検査を終えるとフレーム選びに1Fと2Fを探索。OSさんのメガネ選びを担当したのは阿知良喜代美(あちらきよみ)さん。20年の経験と技術で顧客の求めるイメージや顔立ちをふまえ、フレームやレンズを選ぶ際に的確な提案を行います。
 
 
 
 

信頼される日本製メガネ

「旅行中にメガネをつくるお客様は、本店には多く見えます。視力の程度やレンズの在庫にもよりますが、お昼に検査して夕方に受取ることもできます。最近では日本製品への信頼から、中国や台湾からのお客様がメガネをつくったり、度なしのサングラスやメガネを購入したりするかたが多いです。そのため中国語に対応できる店員を置いています」(阿知良さん談)。
 
 
 
 
「私は、カウンセリング中あれこれと質問しましたが、接客に大満足です。担当する人が替わってもみな専門性は高く、説明も具体的でわかりやすく選択肢を複数出してくださり、メガネを選ぶ時間が短く感じました」(OSさん談)。

 

完成、それは付合いの始まり

「ご旅行のみなさまも、各店舗を通りかかった際にぜひお越しください」と阿知良さん。旅先でメガネをゆがませた経験のある北海道Likersライターすすきのあき子ほか、メガネユーザーにはとても温かい言葉です。
OSさんは午後の街歩きをして、夕方に再びお店へ。自分仕様のレンズが入ったフレームをかけて、阿知良さんが鼻や耳の当たり具合を入念に調整。
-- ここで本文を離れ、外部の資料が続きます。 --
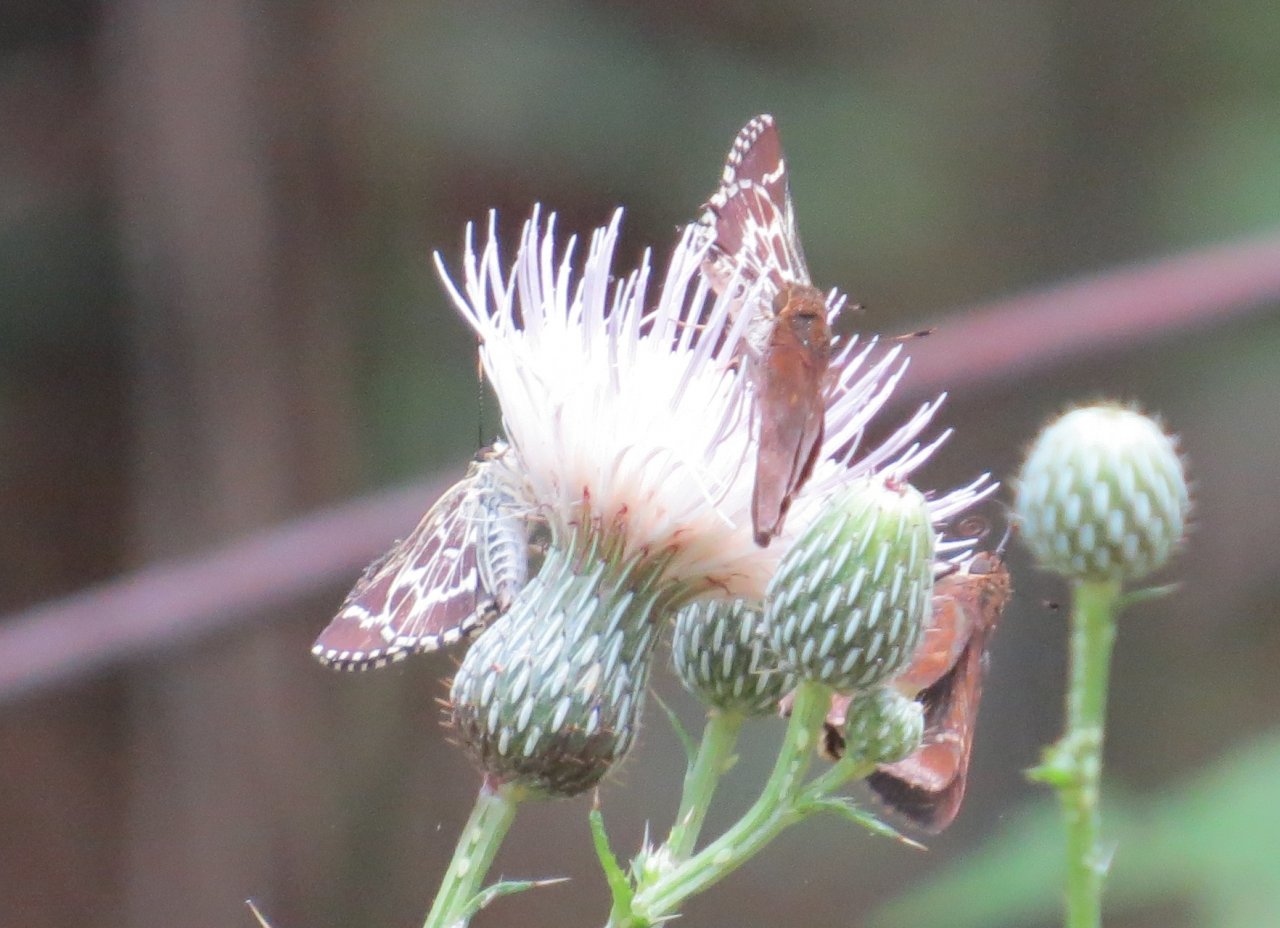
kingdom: Animalia
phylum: Arthropoda
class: Insecta
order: Lepidoptera
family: Hesperiidae
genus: Mastor
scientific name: Mastor aesculapius
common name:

個性と遊び心あるメガネが、スピーディにできました!
 
 
 
 
 
 
富士メガネはアフターフォローも万全。今回のメガネはレンズの周囲を透明なナイロン糸で吊って留める特殊形状のため、年に1度糸の交換を勧めますとのこと。その際もメガネを使い続ける限り糸を無料で交換し、品質を保証するという親切さ!

 

メガネを通じた国際貢献

富士メガネでは海外の難民や国内避難民への視力支援活動を1983(昭和58)年から実施。UNHCR(国連難民高等弁務官事務所)との協力関係のもと、現地に赴き難民一人ひとりの視力を検査して新しいメガネを寄贈しています。また、2013(平成25)年からは売上の一部をUNHCRに毎年10万米ドル寄付し、2022(平成34)年までの10年間で総額100万米ドルを寄付する予定。メガネ販売という本業を通じて、富士メガネでは売上の一部を難民支援に役立てているのです。
 
 
 
 
 
 
これまでに富士メガネでは、海外難民視力支援活動を通じ通算14万組ものメガネを寄贈する形となって“見える喜び”を届けているのです!贈るものはメガネゆえに、富士メガネ社員の同行も不可欠で、派遣によって社員が得る感動の輪が、会社の内外に広がっています。視力支援活動は通算で32年、アゼルバイジャンでの活動は今年で継続10年とのことで、一顧客として応援したくなる活動です。
 
 
 
 
かつて顔に合わない状態のメガネをかけた松下幸之助氏をテレビで見た創業者、金井武雄氏は松下氏本人に自ら手紙を書き送りました。そして後に松下氏が狸小路本店を訪れ「世界一のメガネ屋さん」と感謝されたという逸話が生まれたのは、半世紀前のこと。作家の司馬遼太郎氏からは、「メガネに関する技術者の組織」のようだと称されるなど、富士メガネの技術力と洗練された接客には長い歴史があります。
 
 
 
 
この店でメガネをつくることで、買った人の見える喜びと、海外の難民キャンプに暮らす人びとの見える喜びが、同時に達成される。“ボランティア”をことさら意識することがなくても、旅の買物で支払ったお金が、その企業を通して地道な国際貢献活動につながるって、素敵なことではないでしょうか。
道内にある富士メガネ、旅行中に一度訪れてみてはいかがでしょう。